Cette plateforme de réclamation mise en ligne par Stellantis avait donc pour objectif de permettre aux clients lésés de solliciter un remboursement partiel des frais engagés pour réparer leur moteur PureTech (série EB2), souvent touché par des surconsommations d’huile ou une usure prématurée de la courroie de distribution. Mais à peine quatre mois après son lancement, les chiffres parlent d’eux-mêmes : sur plus de 8 200 dossiers déposés, 40 % auraient été rejetés, selon le bilan publié début mai par Stellantis.
La réaction des automobilistes concernés ne s’est pas fait attendre. Face à ce qu’ils perçoivent comme une stratégie de dédommagement minimaliste, ces derniers accusent Stellantis d’avoir instauré un dispositif volontairement restrictif. Selon leurs représentants, « derrière une promesse d’indemnisation, cette plate-forme ne propose en réalité qu’un remboursement partiel, soumis à des conditions restrictives, sans prise en charge des préjudices moraux, matériels ou des frais annexes. »
En effet, les demandes éligibles sur la plateforme de réclamation Stellantis sont strictement limitées aux pannes liées à une consommation anormale d’huile ou à des problèmes de courroie de distribution survenus entre le 1er janvier 2022 et le 31 décembre 2024. De surcroît, seule la prise en charge partielle de réparations mécaniques est envisagée, toute autre forme de dédommagement (comme les préjudices indirects) étant d’emblée exclue.
L’association souligne également le soin particulier apporté au choix des mots : la plateforme évoque des « réclamations » et non des « indemnisations », tout en parlant de « compensation financière ». Un lexique qui, selon les plaignants, vise à limiter les responsabilités juridiques du groupe Stellantis, tout en donnant une impression de soutien aux consommateurs. Cette sémantique pourrait-elle suffire à écarter toute condamnation ? Rien n’est moins sûr. La DGCCRF devra examiner si ces formulations relèvent d’une stratégie de communication ou bien d’un subterfuge destiné à se prémunir contre d’éventuelles poursuites.

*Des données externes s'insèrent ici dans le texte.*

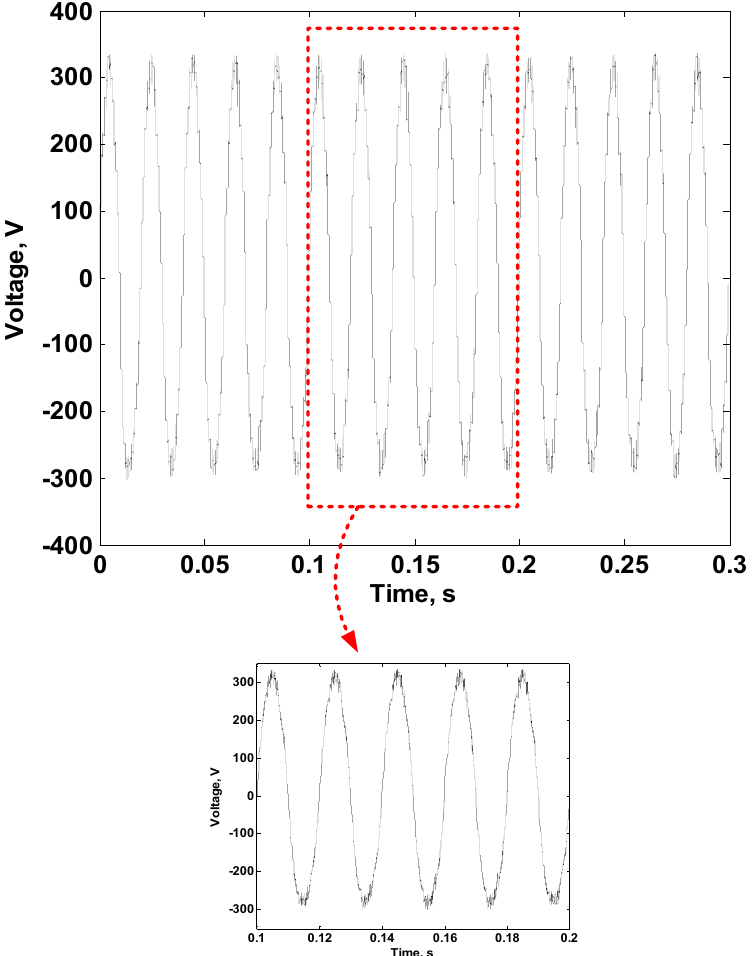
Figure 9. Conditions of 220 V, 50 Hz Sinusoidal Output Voltage.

Créée en novembre 2023, l’association à l’origine de cette démarche regroupe aujourd’hui 528 membres à travers la France. Elle s’appuie également sur une vaste communauté en ligne : plus de 55 000 membres échangent sur un groupe Facebook dédié, reflet de l’ampleur du phénomène. Environ 500 000 véhicules seraient concernés sur le seul territoire français. Cette même plateforme concerne aussi les problèmes liés aux moteurs BlueHDi.

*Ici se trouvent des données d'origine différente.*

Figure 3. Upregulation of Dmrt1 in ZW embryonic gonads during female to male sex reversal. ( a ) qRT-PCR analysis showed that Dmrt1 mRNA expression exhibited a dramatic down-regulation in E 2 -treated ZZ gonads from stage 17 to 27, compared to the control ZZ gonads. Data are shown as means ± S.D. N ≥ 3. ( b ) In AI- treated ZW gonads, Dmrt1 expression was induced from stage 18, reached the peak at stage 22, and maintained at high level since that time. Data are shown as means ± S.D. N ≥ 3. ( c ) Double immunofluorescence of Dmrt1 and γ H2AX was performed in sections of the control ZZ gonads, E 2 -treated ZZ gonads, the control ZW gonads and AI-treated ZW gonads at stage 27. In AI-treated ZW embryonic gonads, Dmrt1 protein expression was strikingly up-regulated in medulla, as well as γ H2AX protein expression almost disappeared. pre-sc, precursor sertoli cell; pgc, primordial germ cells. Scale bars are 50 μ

Le 24 juin 2025, l’association a annoncé avoir saisi officiellement la DGCCRF afin de réclamer « l’ouverture d’une enquête et des mesures fermes pour protéger les consommateurs » suite aux nombreuses pannes liées aux moteurs PureTech. Cette action vient renforcer une procédure collective déjà engagée contre plusieurs marques du groupe Stellantis : Peugeot, Citroën, DS Automobiles et Opel.
Autre grief soulevé : le caractère obligatoire du passage par un garage du réseau Stellantis pour faire établir un diagnostic et effectuer les réparations. Une contrainte jugée « problématique en matière de concurrence » par les plaignants, qui y voient un frein à la liberté de choix du réparateur et un levier d’exclusion des garagistes indépendants. Bien que cette condition puisse paraître abusive dans le cadre d’un contentieux judiciaire, elle reste légale tant qu’elle s’inscrit dans une politique interne de remboursement facultatif. Reste à voir si la DGCCRF estimera cette exigence conforme aux règles encadrant la libre concurrence.

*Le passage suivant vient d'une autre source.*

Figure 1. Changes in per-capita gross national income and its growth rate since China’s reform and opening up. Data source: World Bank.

Enfin, comme souvent dans ce type d’affaires, l’enquête administrative qui s’engage sera longue, soumise à une procédure contradictoire au cours de laquelle Stellantis pourra faire valoir ses arguments. Le résultat de cette instruction pourrait constituer un précédent important pour les litiges liés à la fiabilité mécanique et à la responsabilité commerciale des grands constructeurs automobiles. Bref, l’affaire des moteurs PureTech et BlueHDi est loin, très loin d’arriver à son terme, sachant que la plateforme de réclamation Stellantis est, bien sûr, toujours en ligne.